Comment 8 J. Bruce Fields 2018-08-10 20:29:03 UTC

I wonder why the client's using AUTH_NULL in the 4.1 case and AUTH_UNIX in the 4.0 case?

It shouldn't make a difference, but I'm curious.

Is /sys/module/nfsd/parameters/nfs4_disable_idmapping on the server the same in both cases?

Comment 9 Yongcheng Yang 2018-08-13 08:13:51 UTC

(In reply to J. Bruce Fields from comment #8)
Hi Bruce,
> Is /sys/module/nfsd/parameters/nfs4_disable_idmapping on the server the same
> in both cases?

The tests are all with the same nfs server, i.e. Netapp (see 
"Additional info" in comment #0).

> I wonder why the client's using AUTH_NULL in the 4.1 case and AUTH_UNIX in
> the 4.0 case?
> 
> It shouldn't make a difference, but I'm curious.

Thanks for the hint! It does matter with using AHTH_NULL or AUTH_UNIX:

####################################
# When specifying sec=sys explicitly
####################################
[root ~]# mount -o vers=4.1,sec=sys netapp-pnfs-02.rhts.eng.pek2.redhat.com:/export/qe-test /mnt
[root ~]# nfsstat -m
/mnt from netapp-pnfs-02.rhts.eng.pek2.redhat.com:/export/qe-test
 Flags: rw,relatime,vers=4.1,rsize=65536,wsize=65536,namlen=255,hard,proto=tcp,timeo=600,retrans=2,sec=sys,clientaddr=10.66.144.84,local_lock=none,addr=10.73.4.5

[root ~]# touch /mnt/testfile
[root ~]# nfs4_getfacl /mnt/testfile

# file: /mnt/testfile
A::OWNER@:rwatTnNcCy
A:g:GROUP@:rtncy
A::EVERYONE@:rtncy
[root ~]# nfs4_setfacl -a "A::10000:RW" /mnt/testfile
[root ~]# echo $?
0
^^^       <<<<<<<<<<<<<<<<< success!
[root ~]# umount /mnt/
[root ~]# 
####################################
# It's sec=null by default with v4.1
####################################
[root ~]# mount -o vers=4.1 netapp-pnfs-02.rhts.eng.pek2.redhat.com:/export/qe-test /mnt
[root ~]# nfsstat -m
/mnt from netapp-pnfs-02.rhts.eng.pek2.redhat.com:/export/qe-test
 Flags: rw,relatime,vers=4.1,rsize=65536,wsize=65536,namlen=255,hard,proto=tcp,timeo=600,retrans=2,sec=null,clientaddr=10.66.144.84,local_lock=none,addr=10.73.4.5

[root ~]# nfs4_setfacl -a "A::10000:RW" /mnt/testfile
Failed setxattr operation: Invalid argument
[root ~]# echo $?
255
[root ~]# rm -f /mnt/testfile
[root ~]# umount /mnt/


Then the problem changes to be "why mounting v4.1 with NetApp turns out to be sec=null instead of sec=sys" maybe.

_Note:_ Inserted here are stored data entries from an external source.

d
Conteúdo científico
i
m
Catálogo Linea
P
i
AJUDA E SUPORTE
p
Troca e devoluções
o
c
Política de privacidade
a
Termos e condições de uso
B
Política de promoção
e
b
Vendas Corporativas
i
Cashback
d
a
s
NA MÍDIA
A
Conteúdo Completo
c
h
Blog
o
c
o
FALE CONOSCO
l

Comment 10 J. Bruce Fields 2018-08-13 18:53:26 UTC

(In reply to Yongcheng Yang from comment #9)
> (In reply to J. Bruce Fields from comment #8)
> Hi Bruce,
> > Is /sys/module/nfsd/parameters/nfs4_disable_idmapping on the server the same
> > in both cases?
> 
> The tests are all with the same nfs server, i.e. Netapp (see 
> "Additional info" in comment #0).

Oh, thanks for pointing out my oversight.

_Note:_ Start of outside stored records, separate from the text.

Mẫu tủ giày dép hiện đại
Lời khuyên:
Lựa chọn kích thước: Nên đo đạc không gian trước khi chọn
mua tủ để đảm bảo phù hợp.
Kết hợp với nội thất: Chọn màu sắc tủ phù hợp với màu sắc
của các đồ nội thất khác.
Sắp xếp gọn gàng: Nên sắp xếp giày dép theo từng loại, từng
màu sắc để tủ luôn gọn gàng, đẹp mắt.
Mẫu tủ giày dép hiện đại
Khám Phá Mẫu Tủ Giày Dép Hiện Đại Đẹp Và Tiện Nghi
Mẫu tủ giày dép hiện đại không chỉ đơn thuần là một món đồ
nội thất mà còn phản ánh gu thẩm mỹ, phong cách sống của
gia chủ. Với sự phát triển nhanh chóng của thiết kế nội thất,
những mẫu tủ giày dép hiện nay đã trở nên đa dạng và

This definitely looks like a server bug.

Note that according to RFC 7530, servers and clients should allow numeric id's (like "1000") on the wire only when not using krb5.  I wonder if the server has incorrectly implemented that check so that it also rejects them over auth_null.

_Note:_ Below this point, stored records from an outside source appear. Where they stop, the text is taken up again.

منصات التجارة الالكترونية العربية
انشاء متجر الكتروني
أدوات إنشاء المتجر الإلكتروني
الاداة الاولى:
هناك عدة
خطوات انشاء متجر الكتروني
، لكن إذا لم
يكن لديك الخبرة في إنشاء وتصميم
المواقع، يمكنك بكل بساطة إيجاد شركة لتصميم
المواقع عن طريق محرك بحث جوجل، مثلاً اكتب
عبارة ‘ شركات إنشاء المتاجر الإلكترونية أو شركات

Anyway, we should report this to Netapp.

That said, my guess would be that auth_null is not that widely used, so perhaps our tests should just be using auth_sys.

Comment 11 Yongcheng Yang 2019-03-11 09:50:26 UTC

I'm closing this as NOTABUG for RHEL client according to comment #10 and comment #9.

However, haven't report this issue to Netapp as I have no account for it.